Quote:
Originally Posted by Keith_EE
In YaST when I look at installed packages and the versions, some versions are blue and some are red. What do the different colors mean?
|
This is the easy part, so I'll take that first:
- 'blue' is a package for which there is an updated version available, and if you click on it, the update ought to be selected and you should just get the updated version as soon as you commit all of the updates on leaving yast
- 'reds' are packages for which even the existing version is no longer available, after whatever repo configuration changes have been taken into account (could be that you no longer have any repo containing this package selected, could be that you have repo(s) with this package, but only older versions)
'Red' isn't
necessarily a 'problem'; if using, eg, factory, a well known tactic is to enable the repo, get the updates and then disable the repo. The packages will then turn red, but if you have once got a stable situation, you won't get updates to a situation which may be less stable, or contain experimental features that you don't want. (Some will argue '...and where's the fun in that...' of course.)
For more advice on the rest, you may have to say which version of SuSE, which GUI and maybe even how you did this.
Quote:
Originally Posted by Keith_EE
There was an error in the repository initialization.
File './repo/repoindex.xml' not found on medium 'http://packman.links2linux.de/package/?cookies=0'...

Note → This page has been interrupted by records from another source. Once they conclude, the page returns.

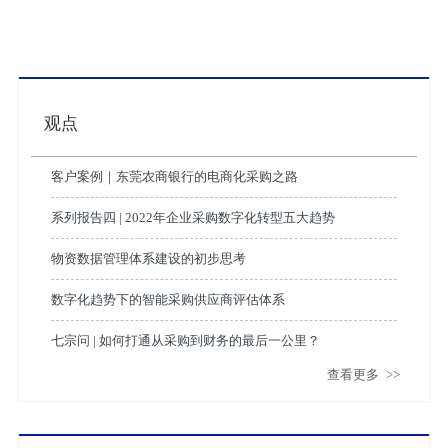
观点
客户案例｜东莞农商银行的电商化采购之路
系列报告四 | 2022年企业采购数字化转型五大趋势
物资数据管理体系建设的初步思考
数字化趋势下的智能采购供应商评估体系
七宗问 | 如何打通从采购到财务的最后一公里？
查看更多
>>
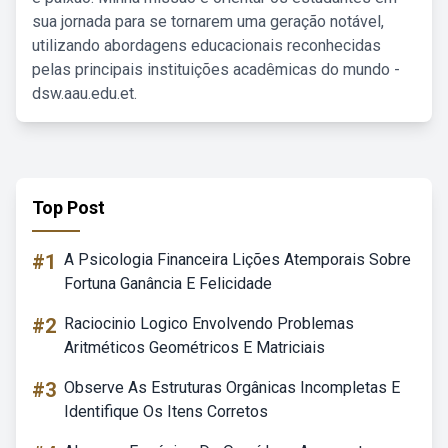
sua jornada para se tornarem uma geração notável,
utilizando abordagens educacionais reconhecidas
pelas principais instituições acadêmicas do mundo -
dsw.aau.edu.et.
Top Post
#1
A Psicologia Financeira Lições Atemporais Sobre
Fortuna Ganância E Felicidade
#2
Raciocinio Logico Envolvendo Problemas
Aritméticos Geométricos E Matriciais
#3
Observe As Estruturas Orgânicas Incompletas E
Identifique Os Itens Corretos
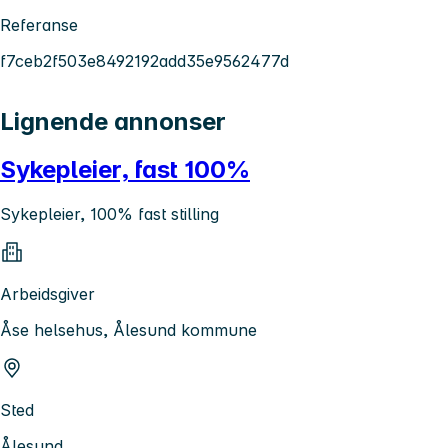
Referanse
f7ceb2f503e8492192add35e9562477d
Lignende annonser
Sykepleier, fast 100%
Sykepleier, 100% fast stilling
Arbeidsgiver
Åse helsehus, Ålesund kommune
Sted
Ålesund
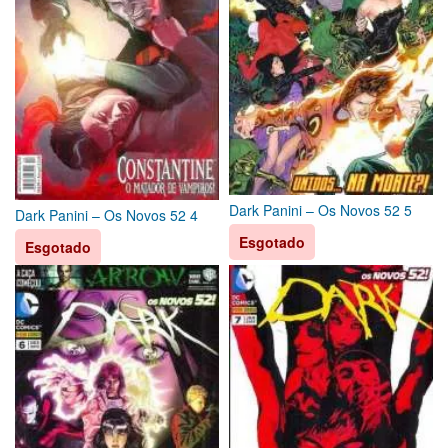
Dark Panini – Os Novos 52 5
Dark Panini – Os Novos 52 4
Esgotado
Esgotado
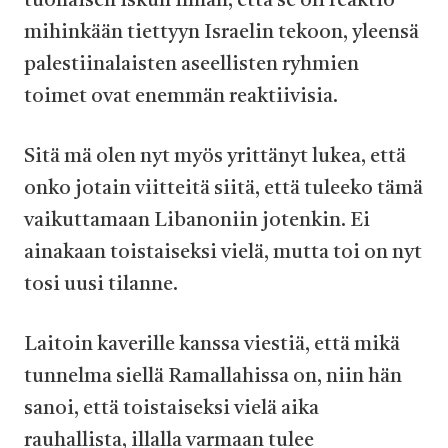
tuollaisen iskun ilman, että se oli reaktio
mihinkään tiettyyn Israelin tekoon, yleensä
palestiinalaisten aseellisten ryhmien
toimet ovat enemmän reaktiivisia.
Sitä mä olen nyt myös yrittänyt lukea, että
onko jotain viitteitä siitä, että tuleeko tämä
vaikuttamaan Libanoniin jotenkin. Ei
ainakaan toistaiseksi vielä, mutta toi on nyt
tosi uusi tilanne.
Laitoin kaverille kanssa viestiä, että mikä
tunnelma siellä Ramallahissa on, niin hän
sanoi, että toistaiseksi vielä aika
rauhallista, illalla varmaan tulee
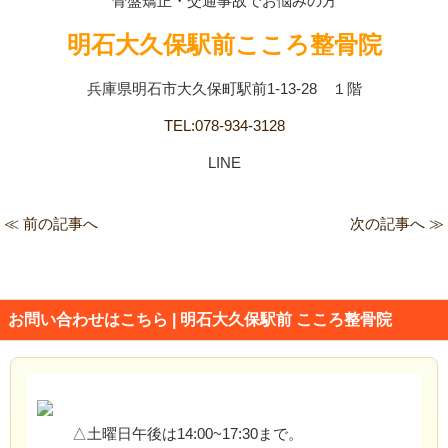
骨盤矯正・交通事故でお悩みの方
明石大久保駅前こころ整骨院
兵庫県明石市大久保町駅前1-13-28 １階
TEL:078-934-3128
LINE
≪ 前の記事へ
次の記事へ ≫
お問い合わせはこちら | 明石大久保駅前 こころ整骨院
△土曜日午後は14:00~17:30まで。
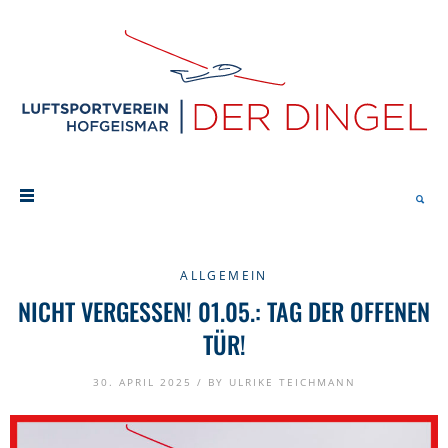
ALLGEMEIN
NICHT VERGESSEN! 01.05.: TAG DER OFFENEN
TÜR!
30. APRIL 2025 /
BY
ULRIKE TEICHMANN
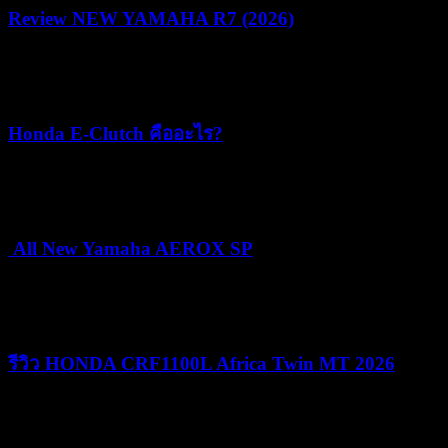
Review NEW YAMAHA R7 (2026)
22/07/2026
05/08/2026
Honda E-Clutch คืออะไร?
15/07/2026
15/07/2026
All New Yamaha AEROX SP
24/06/2026
25/06/2026
รีวิว HONDA CRF1100L Africa Twin MT 2026
09/06/2026
09/06/2026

I added the repositories back in YaST and also tried a different mirror for packman but I still get this error.
|
There seems something odd about the syntax that you see there; I don't recognise ?cookies=0, and you are using a German repo mirror. Is there a reason for this?
Where exactly are you setting this up (there are several ways of skinning this particular cat and you could be just using one with which I am not familiar) and where did you get the information that you are adding in?
if you are using 11.3/KDE you can tell what is coming from which repo by selecting the repo view (didn't exist in 11.1...not sure about 11.2, I've never used it). alternatively, you can select a 'red' package and go into 'versions'.
To add a repo, you can use webpin or 'one click install' to find a repo with a suitable version of the package. Copy the repo address. Go into yast > install and remove > configuration and add a repo as http, pasting the text that you got earlier. Add a repo name, without 'special' characters such as underscores, etc. Yast will rebuild the package list, showing the effect of your changes.
In general the operation of priorities has changed a bit over releases, and 11.2 was probably the first release in which it worked vaguely correctly. In earlier versions be prepared to select versions manually to sort out the more tricky cases. In the later version, life is a bit simpler. In 11.3 you can probably get away with setting everything at the default priority (but I still let all of the basics have 99, set the 'add-ons' to 105 (eg, packman, webapps, server monitoring) and any personal repos (with someone's name in them...because I think that they are more likely to come and go over time) to 110, but that may just be a habit that I have retained from back when priorities didn't really work all that cleanly).